Sequences and Series

A sequence is a list of numbers (or other objects) that typically follow a specific pattern. Each number in a sequence is called a term.

A series is the sum of the terms of a sequence. While a sequence lists the numbers, a series adds them together.

Sequences

A sequence can be finite or infinite. The terms in a sequence can be generated by an explicit formula (like an = n^2 for the sequence of squares), or by a recursive formula (like an = an-1 + 2 for the sequence of even numbers).

Two important types of sequences are arithmetic and geometric sequences:

  • Arithmetic sequences are sequences where each term is a certain number (the common difference) more than the previous term.

  • Geometric sequences are sequences where each term is a certain factor (the common ratio) times the previous term.

Series

Just like sequences, series can be finite or infinite. Adding up the first n terms of a sequence gives a finite series, while adding up all the terms of a sequence gives an infinite series.

The sum of a finite arithmetic series can be found with the formula n/2 * (a1 + an), where n is the number of terms, a1 is the first term, and an is the last term.

The sum of a finite geometric series can be found with the formula a1 * (1 - r^n) / (1 - r), where a1 is the first term, r is the common ratio, and n is the number of terms.
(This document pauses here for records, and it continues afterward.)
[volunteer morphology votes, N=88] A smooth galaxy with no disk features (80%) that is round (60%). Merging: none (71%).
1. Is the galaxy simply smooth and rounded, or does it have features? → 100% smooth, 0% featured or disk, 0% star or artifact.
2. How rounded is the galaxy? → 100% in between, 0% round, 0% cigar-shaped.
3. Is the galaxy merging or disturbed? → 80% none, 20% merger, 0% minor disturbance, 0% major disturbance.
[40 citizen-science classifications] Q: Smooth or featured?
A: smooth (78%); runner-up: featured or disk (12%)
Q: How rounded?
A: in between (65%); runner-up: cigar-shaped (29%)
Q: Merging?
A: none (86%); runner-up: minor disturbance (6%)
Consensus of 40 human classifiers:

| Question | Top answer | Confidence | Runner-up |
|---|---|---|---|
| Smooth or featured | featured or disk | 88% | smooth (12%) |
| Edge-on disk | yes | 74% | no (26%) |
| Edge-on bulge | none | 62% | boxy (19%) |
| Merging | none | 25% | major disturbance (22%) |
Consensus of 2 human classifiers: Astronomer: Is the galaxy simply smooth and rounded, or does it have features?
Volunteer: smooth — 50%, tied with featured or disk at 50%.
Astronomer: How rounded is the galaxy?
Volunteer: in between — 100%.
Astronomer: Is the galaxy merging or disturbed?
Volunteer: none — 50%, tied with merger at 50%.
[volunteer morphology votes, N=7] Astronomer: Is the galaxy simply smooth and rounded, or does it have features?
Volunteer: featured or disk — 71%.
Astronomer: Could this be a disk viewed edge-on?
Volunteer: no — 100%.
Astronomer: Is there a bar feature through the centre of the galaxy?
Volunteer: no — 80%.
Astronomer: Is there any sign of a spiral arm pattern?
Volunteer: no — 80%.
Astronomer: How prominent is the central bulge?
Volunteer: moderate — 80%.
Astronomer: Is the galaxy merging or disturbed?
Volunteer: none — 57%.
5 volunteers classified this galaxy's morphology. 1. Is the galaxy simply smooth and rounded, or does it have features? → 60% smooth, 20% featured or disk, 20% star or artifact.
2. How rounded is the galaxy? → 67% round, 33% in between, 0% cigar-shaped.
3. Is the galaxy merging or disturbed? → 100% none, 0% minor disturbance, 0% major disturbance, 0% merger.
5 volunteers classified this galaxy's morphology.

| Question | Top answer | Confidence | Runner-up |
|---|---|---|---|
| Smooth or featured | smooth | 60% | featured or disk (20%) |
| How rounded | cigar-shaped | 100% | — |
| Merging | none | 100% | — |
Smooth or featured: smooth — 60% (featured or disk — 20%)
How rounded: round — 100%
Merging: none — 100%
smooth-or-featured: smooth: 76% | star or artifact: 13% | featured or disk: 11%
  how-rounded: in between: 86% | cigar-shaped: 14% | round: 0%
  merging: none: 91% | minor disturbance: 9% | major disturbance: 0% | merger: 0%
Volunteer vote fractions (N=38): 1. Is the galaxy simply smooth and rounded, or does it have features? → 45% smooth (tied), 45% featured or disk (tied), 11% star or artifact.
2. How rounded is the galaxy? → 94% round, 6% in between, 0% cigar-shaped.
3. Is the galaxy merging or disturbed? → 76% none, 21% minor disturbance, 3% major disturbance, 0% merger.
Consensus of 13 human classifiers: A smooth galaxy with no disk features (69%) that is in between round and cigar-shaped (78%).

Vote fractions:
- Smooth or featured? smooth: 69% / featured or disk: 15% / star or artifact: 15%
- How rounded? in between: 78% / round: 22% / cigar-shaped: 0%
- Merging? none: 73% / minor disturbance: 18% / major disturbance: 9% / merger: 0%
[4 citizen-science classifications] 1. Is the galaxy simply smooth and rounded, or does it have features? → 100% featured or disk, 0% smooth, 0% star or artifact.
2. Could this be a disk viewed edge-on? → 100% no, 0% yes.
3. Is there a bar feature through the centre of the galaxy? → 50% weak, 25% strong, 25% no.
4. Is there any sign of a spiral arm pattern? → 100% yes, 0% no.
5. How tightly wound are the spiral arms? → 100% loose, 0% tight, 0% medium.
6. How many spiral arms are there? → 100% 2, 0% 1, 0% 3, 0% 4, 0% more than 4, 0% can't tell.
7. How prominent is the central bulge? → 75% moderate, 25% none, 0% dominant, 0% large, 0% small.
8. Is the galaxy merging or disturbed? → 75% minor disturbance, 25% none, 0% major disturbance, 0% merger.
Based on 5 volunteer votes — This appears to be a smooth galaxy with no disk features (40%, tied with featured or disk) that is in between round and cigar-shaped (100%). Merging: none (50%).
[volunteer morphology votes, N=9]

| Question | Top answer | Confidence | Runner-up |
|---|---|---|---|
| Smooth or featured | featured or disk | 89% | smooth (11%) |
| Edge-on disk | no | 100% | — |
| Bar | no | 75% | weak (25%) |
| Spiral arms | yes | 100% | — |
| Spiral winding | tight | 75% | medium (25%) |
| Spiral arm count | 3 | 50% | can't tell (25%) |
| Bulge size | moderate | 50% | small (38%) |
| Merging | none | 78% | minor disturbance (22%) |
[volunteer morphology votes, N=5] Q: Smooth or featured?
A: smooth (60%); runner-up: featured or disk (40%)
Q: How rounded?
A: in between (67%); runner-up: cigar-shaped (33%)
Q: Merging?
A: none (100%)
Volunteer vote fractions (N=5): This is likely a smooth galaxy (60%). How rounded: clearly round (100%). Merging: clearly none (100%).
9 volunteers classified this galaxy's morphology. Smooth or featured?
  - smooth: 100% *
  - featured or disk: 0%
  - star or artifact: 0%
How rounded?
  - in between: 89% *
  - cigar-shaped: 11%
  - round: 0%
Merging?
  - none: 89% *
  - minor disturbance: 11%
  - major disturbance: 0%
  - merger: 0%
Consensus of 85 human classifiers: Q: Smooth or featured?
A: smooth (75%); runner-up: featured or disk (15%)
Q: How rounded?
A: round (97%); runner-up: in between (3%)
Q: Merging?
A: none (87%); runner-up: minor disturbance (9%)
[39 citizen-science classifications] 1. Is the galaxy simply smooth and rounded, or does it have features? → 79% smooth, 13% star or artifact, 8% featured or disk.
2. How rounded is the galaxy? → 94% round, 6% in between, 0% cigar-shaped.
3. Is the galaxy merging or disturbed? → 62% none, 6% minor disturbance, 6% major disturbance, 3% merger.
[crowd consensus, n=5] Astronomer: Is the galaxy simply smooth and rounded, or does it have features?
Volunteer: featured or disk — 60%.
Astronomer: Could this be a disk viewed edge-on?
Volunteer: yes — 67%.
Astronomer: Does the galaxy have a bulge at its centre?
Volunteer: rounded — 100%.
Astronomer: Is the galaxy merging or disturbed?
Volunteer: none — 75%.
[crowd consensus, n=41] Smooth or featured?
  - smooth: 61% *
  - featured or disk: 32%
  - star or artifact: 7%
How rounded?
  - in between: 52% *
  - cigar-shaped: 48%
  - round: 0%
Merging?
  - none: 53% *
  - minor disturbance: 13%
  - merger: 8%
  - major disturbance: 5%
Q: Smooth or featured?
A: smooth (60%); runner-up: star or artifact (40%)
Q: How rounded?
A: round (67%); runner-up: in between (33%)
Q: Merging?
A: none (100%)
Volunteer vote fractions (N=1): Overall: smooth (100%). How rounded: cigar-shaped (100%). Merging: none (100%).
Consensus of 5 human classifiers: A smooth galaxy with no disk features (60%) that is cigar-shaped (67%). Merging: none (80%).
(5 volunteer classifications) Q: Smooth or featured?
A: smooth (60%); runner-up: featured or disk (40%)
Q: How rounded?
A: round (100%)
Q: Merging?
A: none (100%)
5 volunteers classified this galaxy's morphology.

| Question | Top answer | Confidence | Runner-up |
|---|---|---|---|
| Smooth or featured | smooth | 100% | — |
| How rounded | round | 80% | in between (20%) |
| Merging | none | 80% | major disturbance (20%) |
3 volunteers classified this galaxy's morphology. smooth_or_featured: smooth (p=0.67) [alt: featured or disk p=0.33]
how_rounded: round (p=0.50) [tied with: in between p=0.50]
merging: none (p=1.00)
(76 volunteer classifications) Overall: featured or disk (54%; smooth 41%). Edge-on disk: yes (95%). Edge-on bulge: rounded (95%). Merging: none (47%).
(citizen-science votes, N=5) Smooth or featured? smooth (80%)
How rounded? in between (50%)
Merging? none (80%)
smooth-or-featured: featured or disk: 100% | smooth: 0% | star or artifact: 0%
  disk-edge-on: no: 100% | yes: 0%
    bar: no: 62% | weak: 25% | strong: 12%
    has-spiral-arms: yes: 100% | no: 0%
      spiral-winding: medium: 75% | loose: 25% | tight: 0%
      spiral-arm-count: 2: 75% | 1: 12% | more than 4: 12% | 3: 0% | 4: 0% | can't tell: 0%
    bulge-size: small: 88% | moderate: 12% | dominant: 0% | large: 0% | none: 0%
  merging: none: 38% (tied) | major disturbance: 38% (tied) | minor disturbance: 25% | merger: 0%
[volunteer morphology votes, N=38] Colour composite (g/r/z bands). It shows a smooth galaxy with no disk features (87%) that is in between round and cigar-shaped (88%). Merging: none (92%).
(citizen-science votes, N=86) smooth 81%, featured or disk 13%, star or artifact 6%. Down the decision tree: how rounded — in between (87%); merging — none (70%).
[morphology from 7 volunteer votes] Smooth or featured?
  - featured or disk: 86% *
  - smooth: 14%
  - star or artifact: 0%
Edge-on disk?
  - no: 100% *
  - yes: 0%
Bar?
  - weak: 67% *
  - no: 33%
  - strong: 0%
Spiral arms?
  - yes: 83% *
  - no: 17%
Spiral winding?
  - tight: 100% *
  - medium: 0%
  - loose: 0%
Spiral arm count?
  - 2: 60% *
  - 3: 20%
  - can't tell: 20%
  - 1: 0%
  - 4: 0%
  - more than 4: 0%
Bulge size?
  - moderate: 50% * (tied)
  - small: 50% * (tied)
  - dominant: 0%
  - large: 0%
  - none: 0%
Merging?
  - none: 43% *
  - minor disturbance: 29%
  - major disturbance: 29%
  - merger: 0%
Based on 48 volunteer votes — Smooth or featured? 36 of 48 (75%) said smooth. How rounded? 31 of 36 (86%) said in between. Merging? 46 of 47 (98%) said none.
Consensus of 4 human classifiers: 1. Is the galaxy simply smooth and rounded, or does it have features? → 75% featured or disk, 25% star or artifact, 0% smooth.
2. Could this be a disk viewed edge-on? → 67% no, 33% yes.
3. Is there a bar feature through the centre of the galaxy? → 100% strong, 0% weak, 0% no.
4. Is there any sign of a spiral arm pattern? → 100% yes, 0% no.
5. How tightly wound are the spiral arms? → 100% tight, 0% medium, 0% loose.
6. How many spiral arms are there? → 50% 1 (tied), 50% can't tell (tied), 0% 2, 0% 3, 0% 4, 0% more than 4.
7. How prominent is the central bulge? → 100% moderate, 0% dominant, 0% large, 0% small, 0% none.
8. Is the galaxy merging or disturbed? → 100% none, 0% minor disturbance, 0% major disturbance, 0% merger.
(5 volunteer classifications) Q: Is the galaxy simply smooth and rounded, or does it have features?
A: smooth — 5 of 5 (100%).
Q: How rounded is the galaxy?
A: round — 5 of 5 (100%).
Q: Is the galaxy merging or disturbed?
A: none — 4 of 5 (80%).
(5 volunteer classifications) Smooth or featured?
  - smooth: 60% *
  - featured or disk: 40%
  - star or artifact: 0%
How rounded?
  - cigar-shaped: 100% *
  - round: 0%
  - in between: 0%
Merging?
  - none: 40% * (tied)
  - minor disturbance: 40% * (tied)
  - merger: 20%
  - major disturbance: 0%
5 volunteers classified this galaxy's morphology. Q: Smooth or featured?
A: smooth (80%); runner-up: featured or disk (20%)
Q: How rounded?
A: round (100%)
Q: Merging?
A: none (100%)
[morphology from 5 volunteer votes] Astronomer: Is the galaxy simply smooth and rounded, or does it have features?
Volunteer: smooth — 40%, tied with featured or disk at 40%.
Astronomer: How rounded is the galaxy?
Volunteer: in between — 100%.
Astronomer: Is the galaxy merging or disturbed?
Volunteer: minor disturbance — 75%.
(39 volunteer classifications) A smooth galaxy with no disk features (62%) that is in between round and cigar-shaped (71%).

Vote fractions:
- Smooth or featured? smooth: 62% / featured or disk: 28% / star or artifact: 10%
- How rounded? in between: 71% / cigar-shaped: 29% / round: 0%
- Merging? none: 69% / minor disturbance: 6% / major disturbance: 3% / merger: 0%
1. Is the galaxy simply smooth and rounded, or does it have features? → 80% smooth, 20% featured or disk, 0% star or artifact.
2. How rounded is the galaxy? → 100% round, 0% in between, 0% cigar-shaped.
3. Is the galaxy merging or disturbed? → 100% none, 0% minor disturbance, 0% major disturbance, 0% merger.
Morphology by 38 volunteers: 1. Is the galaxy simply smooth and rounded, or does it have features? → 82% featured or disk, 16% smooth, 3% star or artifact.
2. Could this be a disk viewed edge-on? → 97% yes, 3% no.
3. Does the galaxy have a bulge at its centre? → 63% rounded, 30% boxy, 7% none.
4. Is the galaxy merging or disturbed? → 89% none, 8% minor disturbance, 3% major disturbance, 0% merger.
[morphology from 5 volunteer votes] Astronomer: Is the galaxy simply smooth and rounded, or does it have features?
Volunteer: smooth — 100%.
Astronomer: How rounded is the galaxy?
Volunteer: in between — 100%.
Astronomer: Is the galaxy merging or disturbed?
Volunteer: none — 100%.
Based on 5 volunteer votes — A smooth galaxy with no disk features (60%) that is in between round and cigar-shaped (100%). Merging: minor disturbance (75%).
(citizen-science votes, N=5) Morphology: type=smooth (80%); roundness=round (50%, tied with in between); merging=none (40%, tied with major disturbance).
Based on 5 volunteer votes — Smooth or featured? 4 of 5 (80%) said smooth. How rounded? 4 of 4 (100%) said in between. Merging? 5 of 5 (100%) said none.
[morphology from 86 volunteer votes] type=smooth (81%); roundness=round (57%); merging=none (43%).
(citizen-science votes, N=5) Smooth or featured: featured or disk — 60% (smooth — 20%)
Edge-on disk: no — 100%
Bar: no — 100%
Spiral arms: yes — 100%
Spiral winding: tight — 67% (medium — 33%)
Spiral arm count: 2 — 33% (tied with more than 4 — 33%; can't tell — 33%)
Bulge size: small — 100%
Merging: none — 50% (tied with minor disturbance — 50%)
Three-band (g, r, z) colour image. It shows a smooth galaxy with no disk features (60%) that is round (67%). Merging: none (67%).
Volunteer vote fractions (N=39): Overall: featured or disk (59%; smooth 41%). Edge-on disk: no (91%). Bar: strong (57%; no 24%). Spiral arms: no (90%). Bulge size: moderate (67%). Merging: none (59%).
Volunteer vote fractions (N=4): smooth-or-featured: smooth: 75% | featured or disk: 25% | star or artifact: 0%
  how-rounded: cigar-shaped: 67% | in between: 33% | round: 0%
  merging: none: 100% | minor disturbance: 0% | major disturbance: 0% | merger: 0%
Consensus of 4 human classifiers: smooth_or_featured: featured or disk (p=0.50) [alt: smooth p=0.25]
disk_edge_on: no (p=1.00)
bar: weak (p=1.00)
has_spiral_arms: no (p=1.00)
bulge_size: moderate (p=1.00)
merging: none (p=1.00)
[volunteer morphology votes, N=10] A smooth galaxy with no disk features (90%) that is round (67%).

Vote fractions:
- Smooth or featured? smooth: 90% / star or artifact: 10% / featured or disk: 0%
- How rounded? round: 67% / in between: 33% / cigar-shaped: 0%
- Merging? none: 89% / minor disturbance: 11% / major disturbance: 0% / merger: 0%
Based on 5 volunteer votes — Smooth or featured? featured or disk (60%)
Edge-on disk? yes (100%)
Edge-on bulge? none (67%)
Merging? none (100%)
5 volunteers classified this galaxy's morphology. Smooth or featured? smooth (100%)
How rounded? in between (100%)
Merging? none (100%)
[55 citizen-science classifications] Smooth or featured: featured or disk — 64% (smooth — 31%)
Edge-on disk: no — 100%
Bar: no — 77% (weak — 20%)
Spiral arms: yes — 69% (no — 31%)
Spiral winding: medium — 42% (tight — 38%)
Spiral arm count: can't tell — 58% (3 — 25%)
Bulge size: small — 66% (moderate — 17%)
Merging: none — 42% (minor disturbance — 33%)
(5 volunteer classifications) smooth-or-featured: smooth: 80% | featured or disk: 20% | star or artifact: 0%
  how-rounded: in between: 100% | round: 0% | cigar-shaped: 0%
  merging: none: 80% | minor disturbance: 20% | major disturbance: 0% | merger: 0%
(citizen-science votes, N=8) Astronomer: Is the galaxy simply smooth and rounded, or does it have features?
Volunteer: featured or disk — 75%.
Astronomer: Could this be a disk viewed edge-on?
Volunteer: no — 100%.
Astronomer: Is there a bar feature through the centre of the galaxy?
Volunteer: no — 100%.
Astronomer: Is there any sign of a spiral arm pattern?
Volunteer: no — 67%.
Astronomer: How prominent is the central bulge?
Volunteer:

For an infinite geometric series, the sum can be found (if it exists) with the formula a1 / (1 - r).

Applications

Sequences and series are used in many areas of mathematics and the physical sciences. They can be used to model population growth, calculate interest, solve differential equations, and more. They also form the basis for calculus, where infinite series are used to define integrals and derivatives.